Jesus, why hadn’t anyone told her how hot it was to talk?

She was thrashing, she was twisting. She couldn’t get away from him, either the hard delicious press of his knee into that soft melting scorch that she wanted to touch but couldn’t, or the insidious torment of his words, a whisper so intimate, so close to her ear, that they seemed to have originated inside her own head, a siren call from her own most primeval desires. She scratched at him, and he captured her wrists over her head - oh, yesssss - and then it was even better, struggling that wasn’t a struggle, fighting him because the fight felt as good, or better than, anything else.

He liked it, too - was revelling in it - "do it, go ahead," he urged; "if you want it, then take it -" And she did want it, she did, because at the end of the press and push, at the end of the strain upwards against that firm gentle maddening pressure, against the soft inflammation of his words, there was clear sky and fireworks and dancing on jet streams, the long silver swan-dive off the face of the earth.

The ravenous, pacing beast within her flattened its ears, bobbed on its haunches. Get ready. Get set.

Go.

She took the jump with her eyes wide open.

**

It was much, much later; they were still entwined on the sofa. Bill hadn’t said anything for a while, and his … um, tumescence … seemed to have abated somewhat; Hermione guessed that he was probably asleep.

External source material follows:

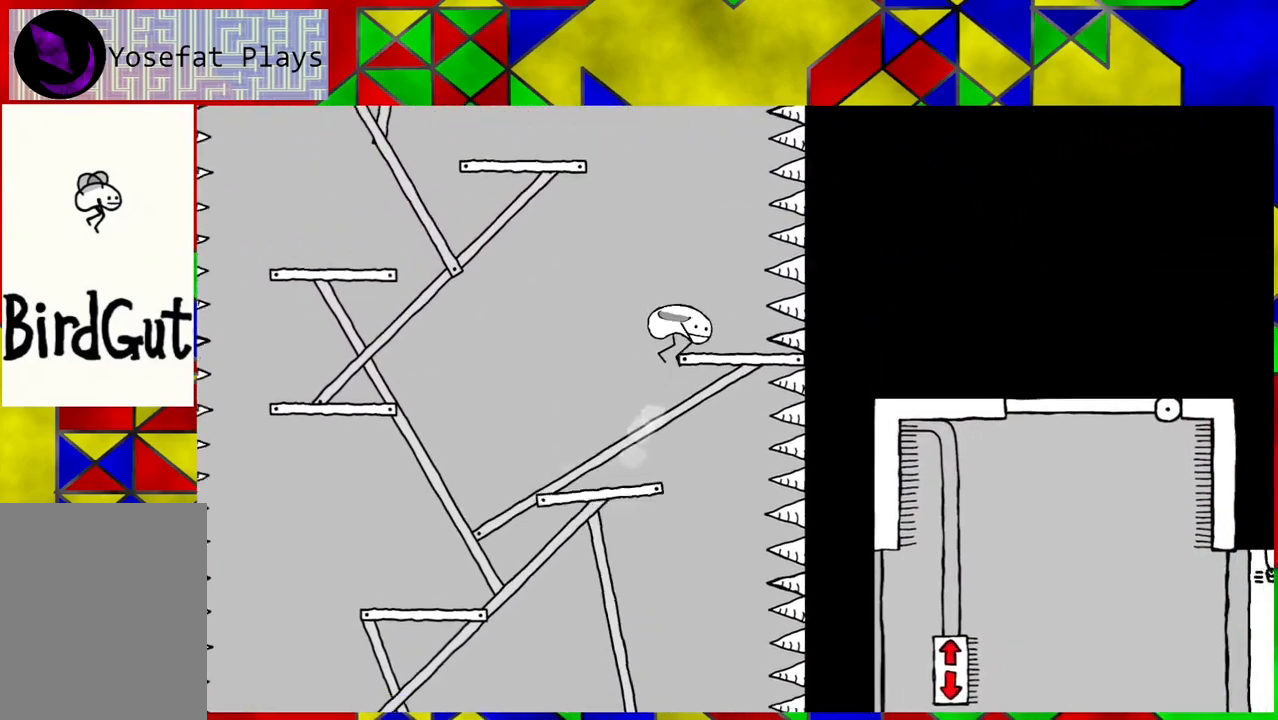
{"buttons": [], "left_stick": "center", "right_stick": "center", "events": [[317, "DPAD_RIGHT", "down"], [350, "B", "up"], [417, "DPAD_RIGHT", "up"]]}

He was a bit heavy. Cautiously, so as not to wake him, she shifted the side of her body in which she’d lost feeling - and then froze, distracted completely from that tingly needly sensation by the heavy, smooth something brushing the side of her breast, underneath her dress.

Even before her hand flew to her neck - even before she felt the silver chain that hadn’t been there an hour ago - even before her questing fingers touched jade, she knew exactly what it was.

Sekhmet had decided to join the party.